> Short problem 1
Answer these questions using the thread about tandem cranks:
(a) What length are the tandem's regular cranks?
(b) About what length does the first poster want a machine shop to drill and thread the arms to?
(c) Which cranks does one reply say can be bought individually?

> Reading text
# Tandem Cranks Needed.



## Team Fubar Rider (Sep 3, 2003)

Hey all,

My son and I have been riding our C'dale tandem with a child stoker kit since he was about 5. He's almost 9 now and he's at that size where he's too big for the stoker kit now (I can't adjust it down any further), but he's just a smidge too short for the regular cranks, which are 175's, besides 175mm would be too long for him anyhow.

I want to find another set of 110/74 square tapers that I can have a machine shop drill and thread to a 160 length or so. Searched MTBR and eBay with not much success. Anyone have any ideas or have two sets of right side arms? Doesn't matter if they're not "tandem" specific as I'll be drilling them and rethreading them.


----------



## Schmucker (Aug 23, 2007)

You can buy the tandem Sugino XD's individually.


----------



## TandemNut (Mar 12, 2004)

I believe da Vinci sells shortened Sugino or old XT tandem cranks that might work for you.
http://www.davincitandems.com/comp.html#xt


----------



## Team Fubar Rider (Sep 3, 2003)

Thanks guys. I know about both of those options, I was actually trying to get by on the cheap as I know he'll outgrow those cranks fairly quickly.


----------



## clj2289 (Jan 2, 2010)

I thought I have seen some da vinci cranks that have multiple drilling for different lengths.

[Records from a collection]
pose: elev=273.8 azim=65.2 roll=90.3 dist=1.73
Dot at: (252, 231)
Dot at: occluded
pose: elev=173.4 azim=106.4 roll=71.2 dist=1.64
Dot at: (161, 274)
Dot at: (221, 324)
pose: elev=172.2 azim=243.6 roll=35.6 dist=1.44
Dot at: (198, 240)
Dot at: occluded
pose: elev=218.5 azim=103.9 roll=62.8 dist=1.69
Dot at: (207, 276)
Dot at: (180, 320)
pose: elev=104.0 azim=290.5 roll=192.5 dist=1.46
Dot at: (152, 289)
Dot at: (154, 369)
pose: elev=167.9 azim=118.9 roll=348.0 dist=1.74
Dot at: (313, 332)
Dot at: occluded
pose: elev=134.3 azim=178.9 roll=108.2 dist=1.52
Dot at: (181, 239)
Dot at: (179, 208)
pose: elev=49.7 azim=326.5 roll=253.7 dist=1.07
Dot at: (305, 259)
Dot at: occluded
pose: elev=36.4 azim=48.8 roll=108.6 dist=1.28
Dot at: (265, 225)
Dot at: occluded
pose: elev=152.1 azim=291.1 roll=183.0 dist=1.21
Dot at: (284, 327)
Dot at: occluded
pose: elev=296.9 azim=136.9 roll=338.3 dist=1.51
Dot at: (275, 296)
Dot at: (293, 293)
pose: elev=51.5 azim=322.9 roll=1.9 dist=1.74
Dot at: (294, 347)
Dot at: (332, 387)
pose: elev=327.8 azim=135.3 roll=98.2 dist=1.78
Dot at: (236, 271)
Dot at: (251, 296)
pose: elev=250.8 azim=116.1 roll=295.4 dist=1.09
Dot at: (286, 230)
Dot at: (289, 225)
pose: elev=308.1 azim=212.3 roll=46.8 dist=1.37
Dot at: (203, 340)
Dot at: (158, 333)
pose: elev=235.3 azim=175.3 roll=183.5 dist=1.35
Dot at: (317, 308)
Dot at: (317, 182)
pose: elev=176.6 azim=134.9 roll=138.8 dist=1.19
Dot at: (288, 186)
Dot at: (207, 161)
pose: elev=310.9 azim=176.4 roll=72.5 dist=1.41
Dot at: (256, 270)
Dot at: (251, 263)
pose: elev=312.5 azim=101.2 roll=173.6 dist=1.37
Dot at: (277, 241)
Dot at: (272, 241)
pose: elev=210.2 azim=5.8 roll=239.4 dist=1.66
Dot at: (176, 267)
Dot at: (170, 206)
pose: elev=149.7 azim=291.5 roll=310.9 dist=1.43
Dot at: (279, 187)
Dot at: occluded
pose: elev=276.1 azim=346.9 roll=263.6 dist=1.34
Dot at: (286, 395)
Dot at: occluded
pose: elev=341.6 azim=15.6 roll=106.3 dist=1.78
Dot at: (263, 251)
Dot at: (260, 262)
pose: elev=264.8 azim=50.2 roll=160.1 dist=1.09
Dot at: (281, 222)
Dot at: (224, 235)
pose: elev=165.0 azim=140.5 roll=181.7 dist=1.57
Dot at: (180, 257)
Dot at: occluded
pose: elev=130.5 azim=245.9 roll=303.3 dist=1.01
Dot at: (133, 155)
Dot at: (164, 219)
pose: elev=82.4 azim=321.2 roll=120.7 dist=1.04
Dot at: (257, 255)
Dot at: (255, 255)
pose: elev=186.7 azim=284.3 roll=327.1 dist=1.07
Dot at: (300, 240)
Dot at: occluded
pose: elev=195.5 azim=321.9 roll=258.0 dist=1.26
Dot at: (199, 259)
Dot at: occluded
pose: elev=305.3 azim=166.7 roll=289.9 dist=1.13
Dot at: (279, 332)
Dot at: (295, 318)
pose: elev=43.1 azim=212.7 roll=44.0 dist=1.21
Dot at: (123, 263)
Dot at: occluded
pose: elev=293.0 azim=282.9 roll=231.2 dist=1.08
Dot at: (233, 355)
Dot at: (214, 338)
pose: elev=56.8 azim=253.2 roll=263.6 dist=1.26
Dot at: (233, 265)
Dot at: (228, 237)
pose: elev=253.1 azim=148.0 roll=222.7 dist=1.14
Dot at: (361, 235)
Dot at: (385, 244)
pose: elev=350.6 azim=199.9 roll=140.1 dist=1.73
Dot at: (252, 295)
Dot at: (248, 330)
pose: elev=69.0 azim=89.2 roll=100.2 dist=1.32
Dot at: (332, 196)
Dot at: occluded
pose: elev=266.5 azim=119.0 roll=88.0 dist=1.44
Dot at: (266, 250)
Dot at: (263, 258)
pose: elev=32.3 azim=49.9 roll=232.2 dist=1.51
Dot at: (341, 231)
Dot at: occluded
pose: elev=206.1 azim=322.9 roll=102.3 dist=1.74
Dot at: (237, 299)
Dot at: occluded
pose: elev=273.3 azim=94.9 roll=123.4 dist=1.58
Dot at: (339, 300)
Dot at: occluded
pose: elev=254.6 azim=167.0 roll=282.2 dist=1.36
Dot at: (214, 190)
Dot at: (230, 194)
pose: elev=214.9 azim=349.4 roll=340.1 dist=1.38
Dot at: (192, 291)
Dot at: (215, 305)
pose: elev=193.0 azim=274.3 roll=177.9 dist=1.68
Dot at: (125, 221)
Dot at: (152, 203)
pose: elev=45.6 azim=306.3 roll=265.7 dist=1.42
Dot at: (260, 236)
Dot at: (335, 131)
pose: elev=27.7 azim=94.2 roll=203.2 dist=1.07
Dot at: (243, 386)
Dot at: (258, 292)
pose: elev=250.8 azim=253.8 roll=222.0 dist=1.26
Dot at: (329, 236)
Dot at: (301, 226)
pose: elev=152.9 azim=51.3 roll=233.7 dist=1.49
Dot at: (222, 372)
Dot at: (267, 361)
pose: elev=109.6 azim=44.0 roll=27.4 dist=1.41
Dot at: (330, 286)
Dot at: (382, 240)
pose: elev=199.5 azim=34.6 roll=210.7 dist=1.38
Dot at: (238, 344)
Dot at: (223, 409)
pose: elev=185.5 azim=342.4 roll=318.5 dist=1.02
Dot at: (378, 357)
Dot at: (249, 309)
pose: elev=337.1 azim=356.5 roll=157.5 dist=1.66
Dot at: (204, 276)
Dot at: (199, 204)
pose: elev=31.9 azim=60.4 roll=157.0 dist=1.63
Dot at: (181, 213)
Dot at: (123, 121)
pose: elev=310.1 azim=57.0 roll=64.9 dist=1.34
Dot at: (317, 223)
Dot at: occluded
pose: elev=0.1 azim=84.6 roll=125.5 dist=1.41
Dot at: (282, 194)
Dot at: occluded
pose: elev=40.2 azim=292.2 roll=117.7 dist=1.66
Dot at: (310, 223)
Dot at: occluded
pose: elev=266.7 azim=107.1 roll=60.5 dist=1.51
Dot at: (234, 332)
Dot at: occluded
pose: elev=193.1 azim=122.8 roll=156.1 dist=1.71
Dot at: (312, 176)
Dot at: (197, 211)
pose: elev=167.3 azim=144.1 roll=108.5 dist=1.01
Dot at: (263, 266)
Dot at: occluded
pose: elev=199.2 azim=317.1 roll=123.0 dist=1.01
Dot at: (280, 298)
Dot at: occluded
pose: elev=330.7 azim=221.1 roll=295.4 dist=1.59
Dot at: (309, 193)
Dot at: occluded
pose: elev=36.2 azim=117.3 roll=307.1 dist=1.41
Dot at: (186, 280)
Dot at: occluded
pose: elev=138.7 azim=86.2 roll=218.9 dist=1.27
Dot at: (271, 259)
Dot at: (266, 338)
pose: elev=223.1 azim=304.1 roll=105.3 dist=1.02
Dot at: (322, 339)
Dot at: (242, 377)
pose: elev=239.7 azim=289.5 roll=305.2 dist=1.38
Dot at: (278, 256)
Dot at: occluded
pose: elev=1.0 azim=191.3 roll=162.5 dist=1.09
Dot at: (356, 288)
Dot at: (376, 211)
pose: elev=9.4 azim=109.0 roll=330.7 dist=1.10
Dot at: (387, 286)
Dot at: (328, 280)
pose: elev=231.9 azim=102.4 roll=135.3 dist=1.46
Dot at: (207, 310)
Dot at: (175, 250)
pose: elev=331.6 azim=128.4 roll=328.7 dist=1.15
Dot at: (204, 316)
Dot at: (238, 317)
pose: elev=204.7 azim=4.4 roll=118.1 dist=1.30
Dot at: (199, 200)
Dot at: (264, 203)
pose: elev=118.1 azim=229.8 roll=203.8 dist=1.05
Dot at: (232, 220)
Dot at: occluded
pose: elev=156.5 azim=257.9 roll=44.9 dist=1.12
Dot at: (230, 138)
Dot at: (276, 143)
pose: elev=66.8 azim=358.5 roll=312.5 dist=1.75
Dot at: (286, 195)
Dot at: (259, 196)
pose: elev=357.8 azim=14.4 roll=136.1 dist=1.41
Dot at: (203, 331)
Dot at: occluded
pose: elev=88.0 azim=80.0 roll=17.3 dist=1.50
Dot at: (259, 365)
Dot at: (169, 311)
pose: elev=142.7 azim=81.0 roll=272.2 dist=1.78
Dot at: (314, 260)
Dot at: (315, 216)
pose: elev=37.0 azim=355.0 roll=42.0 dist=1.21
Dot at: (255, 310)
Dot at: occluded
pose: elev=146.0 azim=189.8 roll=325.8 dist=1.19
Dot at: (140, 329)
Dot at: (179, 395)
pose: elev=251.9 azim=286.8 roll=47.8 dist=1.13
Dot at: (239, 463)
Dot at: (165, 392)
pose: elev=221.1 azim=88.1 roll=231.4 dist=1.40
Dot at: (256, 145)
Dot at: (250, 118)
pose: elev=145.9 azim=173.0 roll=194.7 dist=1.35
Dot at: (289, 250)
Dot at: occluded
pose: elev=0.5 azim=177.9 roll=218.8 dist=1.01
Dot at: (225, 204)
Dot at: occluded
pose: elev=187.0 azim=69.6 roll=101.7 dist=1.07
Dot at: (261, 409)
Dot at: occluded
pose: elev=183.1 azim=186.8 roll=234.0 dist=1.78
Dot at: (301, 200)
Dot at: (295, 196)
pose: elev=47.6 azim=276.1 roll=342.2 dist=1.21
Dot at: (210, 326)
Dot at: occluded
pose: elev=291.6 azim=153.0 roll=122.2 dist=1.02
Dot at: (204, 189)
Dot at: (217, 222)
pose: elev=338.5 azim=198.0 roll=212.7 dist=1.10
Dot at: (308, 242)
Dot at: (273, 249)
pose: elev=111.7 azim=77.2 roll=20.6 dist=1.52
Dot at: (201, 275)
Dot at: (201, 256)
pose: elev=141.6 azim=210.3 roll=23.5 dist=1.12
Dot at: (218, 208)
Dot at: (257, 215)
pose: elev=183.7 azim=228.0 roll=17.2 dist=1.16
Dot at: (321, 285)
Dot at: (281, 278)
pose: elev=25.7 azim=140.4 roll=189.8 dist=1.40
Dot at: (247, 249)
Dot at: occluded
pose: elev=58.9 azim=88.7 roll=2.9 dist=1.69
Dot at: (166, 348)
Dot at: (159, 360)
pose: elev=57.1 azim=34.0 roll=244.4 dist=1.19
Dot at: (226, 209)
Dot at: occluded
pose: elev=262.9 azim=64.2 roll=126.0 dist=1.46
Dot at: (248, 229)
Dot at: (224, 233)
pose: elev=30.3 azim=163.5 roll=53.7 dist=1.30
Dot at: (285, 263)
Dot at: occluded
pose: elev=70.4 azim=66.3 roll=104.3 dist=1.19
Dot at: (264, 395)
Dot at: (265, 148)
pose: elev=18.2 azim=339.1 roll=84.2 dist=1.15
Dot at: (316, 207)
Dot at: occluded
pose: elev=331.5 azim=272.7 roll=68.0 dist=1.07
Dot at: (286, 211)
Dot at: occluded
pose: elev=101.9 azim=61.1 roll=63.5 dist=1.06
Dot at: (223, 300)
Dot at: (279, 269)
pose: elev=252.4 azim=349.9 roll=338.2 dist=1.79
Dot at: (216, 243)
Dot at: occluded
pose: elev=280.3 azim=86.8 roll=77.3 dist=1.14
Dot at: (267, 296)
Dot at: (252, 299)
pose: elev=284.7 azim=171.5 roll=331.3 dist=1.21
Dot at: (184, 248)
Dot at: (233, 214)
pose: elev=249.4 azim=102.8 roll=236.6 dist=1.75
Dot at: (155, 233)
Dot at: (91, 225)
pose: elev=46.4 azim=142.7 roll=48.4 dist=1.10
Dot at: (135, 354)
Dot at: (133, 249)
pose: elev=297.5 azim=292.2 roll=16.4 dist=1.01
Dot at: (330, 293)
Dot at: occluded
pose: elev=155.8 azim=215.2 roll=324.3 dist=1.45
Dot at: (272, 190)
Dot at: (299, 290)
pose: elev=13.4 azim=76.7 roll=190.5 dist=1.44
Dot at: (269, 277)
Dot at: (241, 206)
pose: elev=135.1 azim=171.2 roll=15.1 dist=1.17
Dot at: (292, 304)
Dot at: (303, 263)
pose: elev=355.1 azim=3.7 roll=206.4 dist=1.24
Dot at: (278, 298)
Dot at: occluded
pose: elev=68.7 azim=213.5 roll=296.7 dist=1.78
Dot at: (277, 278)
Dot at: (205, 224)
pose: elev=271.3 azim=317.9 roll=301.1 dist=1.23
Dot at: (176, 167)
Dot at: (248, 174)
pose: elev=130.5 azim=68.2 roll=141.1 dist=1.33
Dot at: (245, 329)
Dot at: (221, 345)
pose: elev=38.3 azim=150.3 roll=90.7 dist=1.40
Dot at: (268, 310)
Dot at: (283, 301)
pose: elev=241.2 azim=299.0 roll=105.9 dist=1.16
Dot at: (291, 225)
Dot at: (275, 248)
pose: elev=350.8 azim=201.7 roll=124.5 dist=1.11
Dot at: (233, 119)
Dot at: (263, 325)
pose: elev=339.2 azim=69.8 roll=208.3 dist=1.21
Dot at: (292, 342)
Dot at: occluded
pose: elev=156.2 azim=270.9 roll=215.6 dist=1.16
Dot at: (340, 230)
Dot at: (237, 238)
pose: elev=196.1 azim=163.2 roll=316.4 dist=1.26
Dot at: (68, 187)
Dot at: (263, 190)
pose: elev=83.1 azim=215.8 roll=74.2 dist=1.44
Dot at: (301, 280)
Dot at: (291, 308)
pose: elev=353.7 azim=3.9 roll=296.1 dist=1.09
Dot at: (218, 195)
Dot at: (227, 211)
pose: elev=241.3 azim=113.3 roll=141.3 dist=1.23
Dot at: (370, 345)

> Short problem 2
Reproduce the part of the records above that opens with the line containing "pose: elev=83.1 azim=215.8" and closes with the final line of the records, both included.

> Full output 1
(a) 175mm
(b) About 160
(c) The tandem Sugino XD's

> Full output 2
pose: elev=83.1 azim=215.8 roll=74.2 dist=1.44
Dot at: (301, 280)
Dot at: (291, 308)
pose: elev=353.7 azim=3.9 roll=296.1 dist=1.09
Dot at: (218, 195)
Dot at: (227, 211)
pose: elev=241.3 azim=113.3 roll=141.3 dist=1.23
Dot at: (370, 345)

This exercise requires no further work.